Hofmann, fundada en 1983, lleva más de 20 años con una estrella Michelin y en 2008 decidió llevar su alta calidad a la repostería, de ahí que muchos la conozcan como “el Michelin de la pastelería”.
Además, la marca tiene su propia Escuela de Hostelería, considerada una de las más prestigiosas del sector y donde se han formado generaciones de chef.
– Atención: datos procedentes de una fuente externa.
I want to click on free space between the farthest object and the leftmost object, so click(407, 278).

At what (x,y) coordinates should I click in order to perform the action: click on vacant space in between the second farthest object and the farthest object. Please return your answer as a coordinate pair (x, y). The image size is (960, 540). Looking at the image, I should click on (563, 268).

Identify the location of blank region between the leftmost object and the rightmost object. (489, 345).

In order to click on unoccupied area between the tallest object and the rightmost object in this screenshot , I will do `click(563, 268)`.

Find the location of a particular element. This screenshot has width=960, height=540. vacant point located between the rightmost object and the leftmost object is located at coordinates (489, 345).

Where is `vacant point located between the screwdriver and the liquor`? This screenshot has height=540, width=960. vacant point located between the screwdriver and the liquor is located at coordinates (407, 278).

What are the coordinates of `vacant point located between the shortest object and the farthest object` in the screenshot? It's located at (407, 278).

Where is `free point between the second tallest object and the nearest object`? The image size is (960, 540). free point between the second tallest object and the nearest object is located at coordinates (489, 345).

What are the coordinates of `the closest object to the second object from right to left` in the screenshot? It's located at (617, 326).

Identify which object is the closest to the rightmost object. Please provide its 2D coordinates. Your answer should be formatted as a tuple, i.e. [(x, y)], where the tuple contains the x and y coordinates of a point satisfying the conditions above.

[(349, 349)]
Gracias a ello, se ha convertido en un escaparate del talento emergente, con gran evolución y frescura en sus propuestas gastronómicas.
Expansión con estilo vintage

El espacio de Hofmann en Madrid seguirá la estética de los antiguos quioscos madrileños de los siglos XIX y XX. De esta forma, recordará a su primera tienda en el Born, en Barcelona, que también seguía un estilo vintage para poner en valor la artesanía.
Con el tiempo, las pastelerías se han ido modernizando y un buen ejemplo es el establecimiento de la avenida Pau Casals, que lleva casi tres años abierto y recuerda más a una joyería.
La llegada de la pastelería a Madrid ha ido de la mano de un nuevo centro de producción en Badalona, especializado en I+D y con una nave de 1200 metros cuadrados. Según ha informado El País, ha supuesto una inversión de 700 000 euros y permitirá doblar la fabricación de pastelería y bollería. Con ello, la marca apuesta por expandir sus famosos dulces más allá de Barcelona.